DOCUMENT PASSAGE
------

Researchers at the University of Massachusetts Lowell’s Department of Chemical Engineering have developed a method for using powdered eggshells, which mainly comprise calcium carbonate crystals, to engineer bone tissue that could lead to improved results for bone repair and healing.
The microscopic eggshell particles reinforce gelatin-based hydrogels, which then serve as stable 3-D scaffolds for growing bone cells called osteoblasts. The researchers say this technique can be used to treat and repair injuries suffered due to aging, cancer, and other diseases, as well as accidents and combat.
The 3-D structure also can be used to grow not only bone for bone grafts but also cartilage, teeth, and tendons, the researchers add.
“This is the first study that uses eggshell particles in a hydrogel matrix for bone repair,” said assistant professor Gulden Camci-Unal, PhD. “We have already filed a patent application for it earlier this year. We are very excited about our results, and we anticipate a lot of impactful applications of our invention.”
According to Camci-Unal, more than 2 million bone graft procedures are performed each year around the world.
“Bone repair is crucial to restoring a patient’s functionality and self-esteem following an injury,” said Camci-Unal, who also notes that there are limitations to existing bone-graft materials and procedures such as the risk of infection, rejection by the immune system, and the limited availability of bone donors.
“Global waste of discarded eggshells typically amounts to millions of tons annually from household and commercial cooking,” said Camci-Unal. “By repurposing the eggshells, we can directly benefit the economy and the environment while providing a sustainable solution to unmet clinical needs. Despite being readily available and inexpensive, the valuable potential of eggshells in bioengineering applications remains greatly understudied.”

------

WHAT YOU WILL DO
Rewrite the eggshell bone-repair text from "The microscopic eggshell" through "accidents and combat.", putting "frameworks" in place of "scaffolds".

------

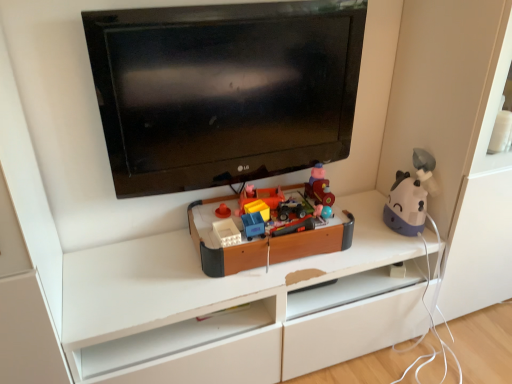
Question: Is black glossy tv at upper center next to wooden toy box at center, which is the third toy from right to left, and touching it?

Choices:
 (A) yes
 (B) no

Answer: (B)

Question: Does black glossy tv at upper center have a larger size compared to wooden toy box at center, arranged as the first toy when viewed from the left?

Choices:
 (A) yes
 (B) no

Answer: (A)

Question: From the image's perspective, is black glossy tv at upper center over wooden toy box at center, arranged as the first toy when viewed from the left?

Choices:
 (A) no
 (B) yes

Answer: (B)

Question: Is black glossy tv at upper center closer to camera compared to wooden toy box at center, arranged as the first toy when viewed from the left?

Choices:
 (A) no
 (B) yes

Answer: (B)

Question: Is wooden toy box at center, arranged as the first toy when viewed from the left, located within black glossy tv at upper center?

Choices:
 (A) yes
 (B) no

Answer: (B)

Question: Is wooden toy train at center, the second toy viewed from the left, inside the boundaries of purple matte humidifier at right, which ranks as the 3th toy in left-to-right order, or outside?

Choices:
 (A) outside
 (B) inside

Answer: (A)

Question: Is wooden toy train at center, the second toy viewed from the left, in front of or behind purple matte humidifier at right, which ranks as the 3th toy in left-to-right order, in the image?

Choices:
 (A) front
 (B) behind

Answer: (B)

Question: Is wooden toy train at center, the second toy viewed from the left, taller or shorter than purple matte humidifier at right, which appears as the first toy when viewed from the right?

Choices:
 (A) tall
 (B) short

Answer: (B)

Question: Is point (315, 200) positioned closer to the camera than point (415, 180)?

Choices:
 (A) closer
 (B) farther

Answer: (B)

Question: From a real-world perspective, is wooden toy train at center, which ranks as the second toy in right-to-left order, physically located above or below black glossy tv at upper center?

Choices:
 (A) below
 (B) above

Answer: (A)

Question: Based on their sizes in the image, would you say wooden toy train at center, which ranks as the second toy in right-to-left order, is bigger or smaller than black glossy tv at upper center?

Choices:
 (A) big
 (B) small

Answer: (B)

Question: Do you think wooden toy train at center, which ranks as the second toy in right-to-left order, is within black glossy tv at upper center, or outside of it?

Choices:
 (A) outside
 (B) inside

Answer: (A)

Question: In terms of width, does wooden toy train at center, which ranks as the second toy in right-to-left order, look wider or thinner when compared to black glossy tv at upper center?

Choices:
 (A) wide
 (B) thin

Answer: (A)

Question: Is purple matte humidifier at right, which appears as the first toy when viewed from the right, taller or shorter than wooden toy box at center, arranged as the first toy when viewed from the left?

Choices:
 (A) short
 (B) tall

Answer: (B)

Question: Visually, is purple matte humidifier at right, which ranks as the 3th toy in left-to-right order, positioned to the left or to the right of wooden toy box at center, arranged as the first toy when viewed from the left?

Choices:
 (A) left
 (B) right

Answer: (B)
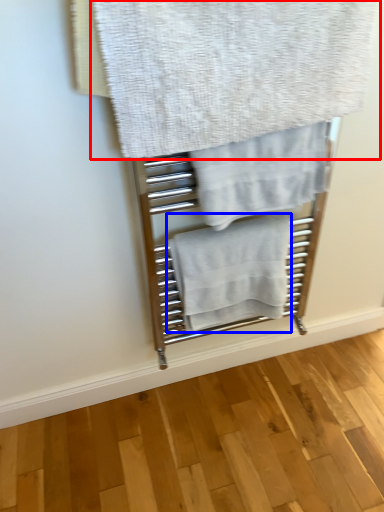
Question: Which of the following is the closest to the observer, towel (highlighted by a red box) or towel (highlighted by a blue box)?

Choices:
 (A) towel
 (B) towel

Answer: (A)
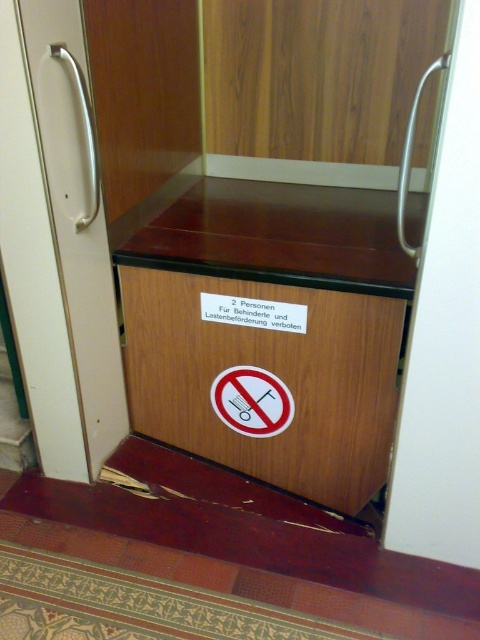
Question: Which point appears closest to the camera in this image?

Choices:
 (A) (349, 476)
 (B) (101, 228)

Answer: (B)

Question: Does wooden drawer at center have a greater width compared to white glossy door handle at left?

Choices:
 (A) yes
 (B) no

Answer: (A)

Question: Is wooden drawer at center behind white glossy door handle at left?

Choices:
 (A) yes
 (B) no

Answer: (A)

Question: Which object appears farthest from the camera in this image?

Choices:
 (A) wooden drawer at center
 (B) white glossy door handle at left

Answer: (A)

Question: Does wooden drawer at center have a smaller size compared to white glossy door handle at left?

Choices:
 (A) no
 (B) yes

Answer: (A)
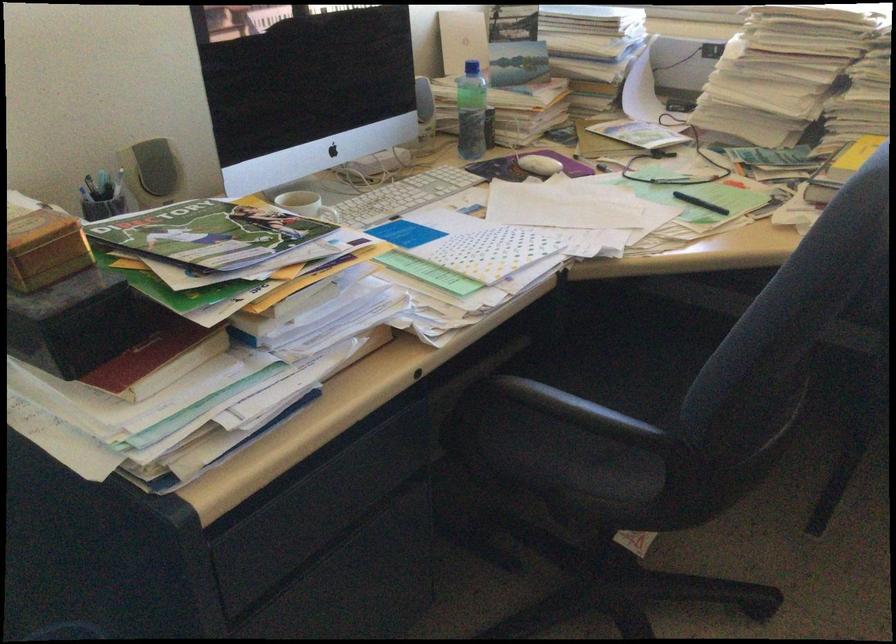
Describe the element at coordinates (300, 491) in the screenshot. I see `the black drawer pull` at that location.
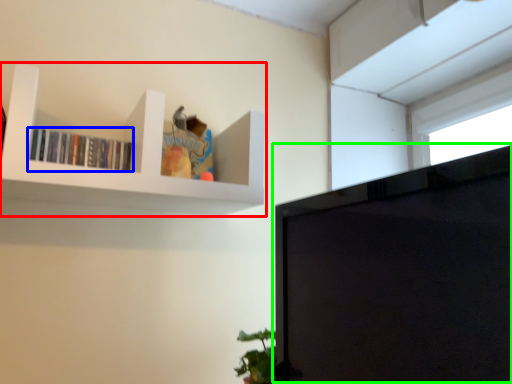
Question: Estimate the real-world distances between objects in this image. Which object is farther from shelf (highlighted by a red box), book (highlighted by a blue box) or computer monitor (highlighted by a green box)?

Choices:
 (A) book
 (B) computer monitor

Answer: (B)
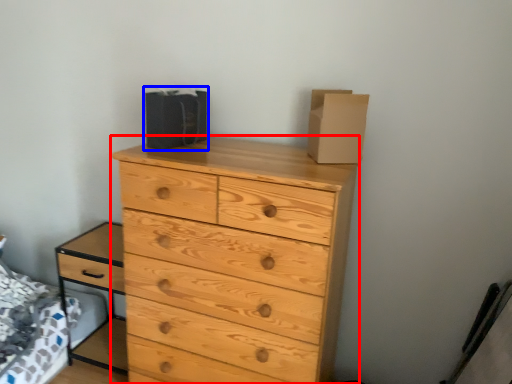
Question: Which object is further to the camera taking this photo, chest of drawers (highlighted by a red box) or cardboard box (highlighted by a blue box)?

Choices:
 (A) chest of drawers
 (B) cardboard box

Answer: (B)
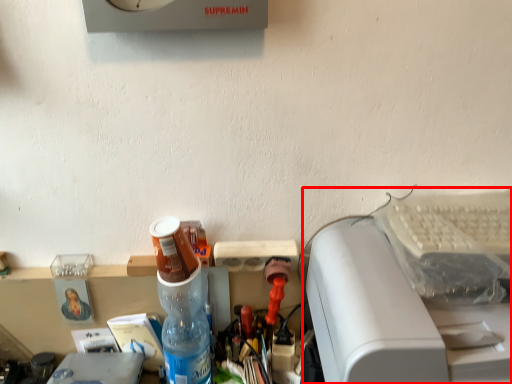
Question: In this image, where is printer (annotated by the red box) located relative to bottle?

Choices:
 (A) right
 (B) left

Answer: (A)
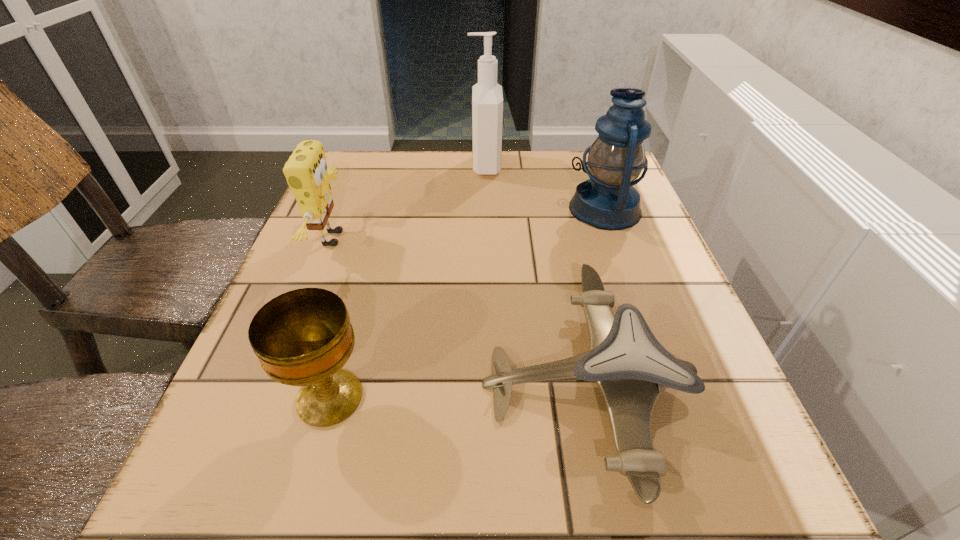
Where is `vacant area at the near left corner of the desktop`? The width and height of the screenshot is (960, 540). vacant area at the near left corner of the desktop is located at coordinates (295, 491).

------

FINISHED EXERCISE
The microscopic eggshell particles reinforce gelatin-based hydrogels, which then serve as stable 3-D frameworks for growing bone cells called osteoblasts. The researchers say this technique can be used to treat and repair injuries suffered due to aging, cancer, and other diseases, as well as accidents and combat.